Kimbo Slice died on Monday night at the age of 42 and immediately the fight community began remembering the heavy-handed heavyweight who took an improbable road to MMA stardom.
Slice's story is one of the American dream. In 1994, he found himself homeless, living out of a 1987 Nissan Pathfinder for a month while washing cars and eventually he found work as a limo driver, which eventually turned into a job as a strip club bouncer. That led him to getting a job as a bouncer for a friend's porn company, which would become his entry into the fighting world.

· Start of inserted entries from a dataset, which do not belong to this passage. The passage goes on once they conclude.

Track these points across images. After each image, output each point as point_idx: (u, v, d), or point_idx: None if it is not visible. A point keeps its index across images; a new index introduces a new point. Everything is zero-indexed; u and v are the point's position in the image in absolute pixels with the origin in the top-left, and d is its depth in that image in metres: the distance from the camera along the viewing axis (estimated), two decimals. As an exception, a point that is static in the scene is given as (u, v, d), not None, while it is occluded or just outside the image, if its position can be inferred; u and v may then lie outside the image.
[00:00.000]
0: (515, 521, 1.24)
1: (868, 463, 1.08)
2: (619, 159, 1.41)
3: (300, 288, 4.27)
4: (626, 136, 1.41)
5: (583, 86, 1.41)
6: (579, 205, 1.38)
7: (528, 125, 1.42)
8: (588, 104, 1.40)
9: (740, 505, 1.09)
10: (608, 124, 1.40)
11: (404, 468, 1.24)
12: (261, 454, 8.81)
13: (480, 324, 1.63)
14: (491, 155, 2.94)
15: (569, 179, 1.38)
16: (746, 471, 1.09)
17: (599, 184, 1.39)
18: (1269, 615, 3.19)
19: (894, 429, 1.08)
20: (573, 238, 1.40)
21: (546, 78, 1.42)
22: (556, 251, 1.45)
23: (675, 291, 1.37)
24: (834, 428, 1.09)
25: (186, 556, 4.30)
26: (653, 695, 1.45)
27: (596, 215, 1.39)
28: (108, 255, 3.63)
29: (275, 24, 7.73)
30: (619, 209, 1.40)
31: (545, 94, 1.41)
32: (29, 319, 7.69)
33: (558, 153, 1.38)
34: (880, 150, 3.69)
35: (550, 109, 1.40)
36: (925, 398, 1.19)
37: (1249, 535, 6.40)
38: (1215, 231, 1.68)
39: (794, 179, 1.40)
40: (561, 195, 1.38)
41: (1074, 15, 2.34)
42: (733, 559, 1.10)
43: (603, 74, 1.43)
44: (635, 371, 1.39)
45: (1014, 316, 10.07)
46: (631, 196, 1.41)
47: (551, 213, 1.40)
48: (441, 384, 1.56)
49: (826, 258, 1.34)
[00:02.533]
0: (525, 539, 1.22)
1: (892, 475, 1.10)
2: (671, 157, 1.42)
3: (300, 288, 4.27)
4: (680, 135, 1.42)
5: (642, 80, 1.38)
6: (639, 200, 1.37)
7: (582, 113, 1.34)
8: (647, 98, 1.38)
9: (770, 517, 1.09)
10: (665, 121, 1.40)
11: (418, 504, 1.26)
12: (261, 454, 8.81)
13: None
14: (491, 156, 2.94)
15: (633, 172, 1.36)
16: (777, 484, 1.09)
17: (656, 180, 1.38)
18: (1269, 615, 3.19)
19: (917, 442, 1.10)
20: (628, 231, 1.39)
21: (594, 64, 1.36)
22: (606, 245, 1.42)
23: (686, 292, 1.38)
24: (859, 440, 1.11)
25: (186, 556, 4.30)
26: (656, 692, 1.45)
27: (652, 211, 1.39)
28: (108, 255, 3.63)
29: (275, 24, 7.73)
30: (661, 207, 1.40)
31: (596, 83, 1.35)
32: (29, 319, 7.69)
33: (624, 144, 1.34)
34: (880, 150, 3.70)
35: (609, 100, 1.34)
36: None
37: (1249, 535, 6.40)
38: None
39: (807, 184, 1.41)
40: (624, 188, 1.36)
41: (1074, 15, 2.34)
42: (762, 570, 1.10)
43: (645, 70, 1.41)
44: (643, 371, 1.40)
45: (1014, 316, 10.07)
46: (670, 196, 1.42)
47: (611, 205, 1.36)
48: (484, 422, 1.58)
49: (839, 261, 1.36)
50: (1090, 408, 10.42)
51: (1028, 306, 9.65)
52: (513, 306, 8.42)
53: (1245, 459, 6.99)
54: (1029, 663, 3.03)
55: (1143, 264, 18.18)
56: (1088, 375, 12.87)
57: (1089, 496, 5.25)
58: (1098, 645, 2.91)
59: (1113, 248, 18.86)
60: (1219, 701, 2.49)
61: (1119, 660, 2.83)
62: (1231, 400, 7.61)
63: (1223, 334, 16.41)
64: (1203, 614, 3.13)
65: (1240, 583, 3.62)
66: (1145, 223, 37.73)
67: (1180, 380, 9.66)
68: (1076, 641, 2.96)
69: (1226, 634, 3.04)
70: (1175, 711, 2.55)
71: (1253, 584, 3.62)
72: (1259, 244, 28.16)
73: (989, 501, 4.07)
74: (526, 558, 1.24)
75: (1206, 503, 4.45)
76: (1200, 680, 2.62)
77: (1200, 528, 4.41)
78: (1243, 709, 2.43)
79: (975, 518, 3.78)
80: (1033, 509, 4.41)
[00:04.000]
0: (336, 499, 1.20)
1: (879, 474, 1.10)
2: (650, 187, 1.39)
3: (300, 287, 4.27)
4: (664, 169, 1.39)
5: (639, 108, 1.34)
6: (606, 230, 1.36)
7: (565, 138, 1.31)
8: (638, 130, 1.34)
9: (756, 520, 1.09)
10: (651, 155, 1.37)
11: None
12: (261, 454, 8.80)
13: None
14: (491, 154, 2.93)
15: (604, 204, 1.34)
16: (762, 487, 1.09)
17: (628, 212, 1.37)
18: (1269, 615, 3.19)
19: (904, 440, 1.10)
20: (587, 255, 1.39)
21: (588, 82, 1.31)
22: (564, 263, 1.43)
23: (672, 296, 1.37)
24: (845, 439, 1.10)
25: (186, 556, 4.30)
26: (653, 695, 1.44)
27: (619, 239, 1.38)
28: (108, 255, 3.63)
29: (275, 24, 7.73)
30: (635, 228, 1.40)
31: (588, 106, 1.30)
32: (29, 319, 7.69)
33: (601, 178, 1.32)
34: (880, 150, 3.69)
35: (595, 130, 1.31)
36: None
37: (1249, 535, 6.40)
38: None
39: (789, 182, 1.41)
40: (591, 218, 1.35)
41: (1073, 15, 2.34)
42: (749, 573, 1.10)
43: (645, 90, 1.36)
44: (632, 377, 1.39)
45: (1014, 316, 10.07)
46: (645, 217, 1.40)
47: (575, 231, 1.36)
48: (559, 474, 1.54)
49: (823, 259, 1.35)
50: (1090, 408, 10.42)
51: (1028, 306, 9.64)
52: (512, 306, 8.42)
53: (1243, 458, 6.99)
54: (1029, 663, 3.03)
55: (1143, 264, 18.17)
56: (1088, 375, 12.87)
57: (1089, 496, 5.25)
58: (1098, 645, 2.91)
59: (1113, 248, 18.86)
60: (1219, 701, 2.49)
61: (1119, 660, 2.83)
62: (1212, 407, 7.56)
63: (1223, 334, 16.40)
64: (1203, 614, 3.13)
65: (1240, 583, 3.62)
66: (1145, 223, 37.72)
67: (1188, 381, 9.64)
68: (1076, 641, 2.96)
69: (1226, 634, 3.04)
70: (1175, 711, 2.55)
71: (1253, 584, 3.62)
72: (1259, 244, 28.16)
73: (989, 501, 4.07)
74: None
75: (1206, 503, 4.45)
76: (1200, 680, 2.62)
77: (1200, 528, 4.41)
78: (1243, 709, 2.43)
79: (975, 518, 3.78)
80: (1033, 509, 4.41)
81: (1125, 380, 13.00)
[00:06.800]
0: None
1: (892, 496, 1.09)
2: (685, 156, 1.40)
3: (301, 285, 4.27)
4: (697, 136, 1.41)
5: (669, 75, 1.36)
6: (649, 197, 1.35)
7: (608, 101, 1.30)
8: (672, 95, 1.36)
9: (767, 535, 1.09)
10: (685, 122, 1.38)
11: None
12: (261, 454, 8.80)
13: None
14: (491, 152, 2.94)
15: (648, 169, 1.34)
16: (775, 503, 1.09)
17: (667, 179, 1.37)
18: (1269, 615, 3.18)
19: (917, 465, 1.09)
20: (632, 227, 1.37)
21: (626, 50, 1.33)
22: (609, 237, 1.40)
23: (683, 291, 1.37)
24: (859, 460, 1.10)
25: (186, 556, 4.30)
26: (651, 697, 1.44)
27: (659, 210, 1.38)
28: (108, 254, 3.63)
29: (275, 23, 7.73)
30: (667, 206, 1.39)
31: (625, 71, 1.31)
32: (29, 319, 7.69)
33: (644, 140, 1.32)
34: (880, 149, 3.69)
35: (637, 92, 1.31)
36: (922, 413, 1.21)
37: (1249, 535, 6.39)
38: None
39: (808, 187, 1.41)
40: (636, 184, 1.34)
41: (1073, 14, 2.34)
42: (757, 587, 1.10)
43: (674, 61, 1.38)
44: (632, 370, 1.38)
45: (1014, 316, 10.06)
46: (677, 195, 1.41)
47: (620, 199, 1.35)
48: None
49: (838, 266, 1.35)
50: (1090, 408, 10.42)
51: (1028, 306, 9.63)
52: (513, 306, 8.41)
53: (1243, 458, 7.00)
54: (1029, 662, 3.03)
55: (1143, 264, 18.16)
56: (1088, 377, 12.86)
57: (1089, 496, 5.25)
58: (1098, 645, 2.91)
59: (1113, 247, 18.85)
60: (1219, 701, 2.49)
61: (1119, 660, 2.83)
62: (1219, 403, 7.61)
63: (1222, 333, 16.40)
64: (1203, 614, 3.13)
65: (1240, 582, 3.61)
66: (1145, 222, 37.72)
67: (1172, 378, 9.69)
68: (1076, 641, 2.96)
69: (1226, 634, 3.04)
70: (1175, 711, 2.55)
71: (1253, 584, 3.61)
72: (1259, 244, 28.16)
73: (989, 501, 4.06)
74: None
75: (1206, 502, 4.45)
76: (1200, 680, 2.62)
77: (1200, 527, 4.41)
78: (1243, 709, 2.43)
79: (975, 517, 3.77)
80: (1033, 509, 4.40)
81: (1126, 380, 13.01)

Known by his given name Kevin Ferguson at the time, his first foray into fighting for money was in a Miami backyard in 2003. The video was put up on his friend's porn site and took the internet by storm, thus birthing Kimbo Slice.
Slice's videos quickly became a hot commodity on the internet -- I can remember groups of us in high school crowding around a computer to watch grainy footage of Slice's most recent fight. His street fights and backyard brawls became the thing of legend and for four years he was the undisputed king of internet fighting.
Just Google "Kimbo Slice YouTube fights" and you can witness the carnage and intensity for yourself.
As Slice's popularity and legend grew, there were plenty who wondered how he would fare in a sanctioned, professional fight. In 2007, four years after he first took to the backyards of Miami to fight, Slice made his MMA debut on Elite XC on CBS in a fight that drew over four million viewers. Slice continued to draw ratings as he won his first three fights all by stoppage in Elite XC, bringing his knockout power from the backyards to the cage.
Slice lost his fourth fight to Seth Petruzelli via a first-round knockout and moved on from Elite XC as it folded to UFC to compete on The Ultimate Fighter. He lost early on in the competition but fought twice in the UFC Octagon, earning a 1-1 record before being released.
He took time off, participating in some boxing matches, before he reemerged as a fighter with Bellator in 2015, knocking out Ken Shamrock.
What turned out to be the final fight of Slice's career happened to come against Dada 5000, another Miami street fighter turned MMA fighter. That fight failed to live up to the hype coming in and ended with Dada 5000 passing out due to renal failure, resulting in a TKO victory for Slice that was overturned after he tested positive for an anabolic steroid after the fight.
Despite the positive test, Slice was scheduled to take on James Thompson for a second time, the first as Bellator fighters, in London this July. Slice had made it. From homeless to bouncer to bodyguard to internet sensation to the biggest draw for a major MMA promotion, he was the American dream of MMA having pulled himself up from the lowest of lows to reach mainstream success. As SB Nation's Luke Thomas put it on Tuesday, Kimbo Slice was mixed martial arts.
Slice took over the sport that is billed as modern day gladiators. He wasn't a technically sound fighter, who spent years of training to earn black belts in multiple skills. He was the everyman who just so happened to have sledgehammers for hands and a natural calmness when placed in the chaos of a fight, and he took those skills and parlayed them into a successful career and did so on his terms.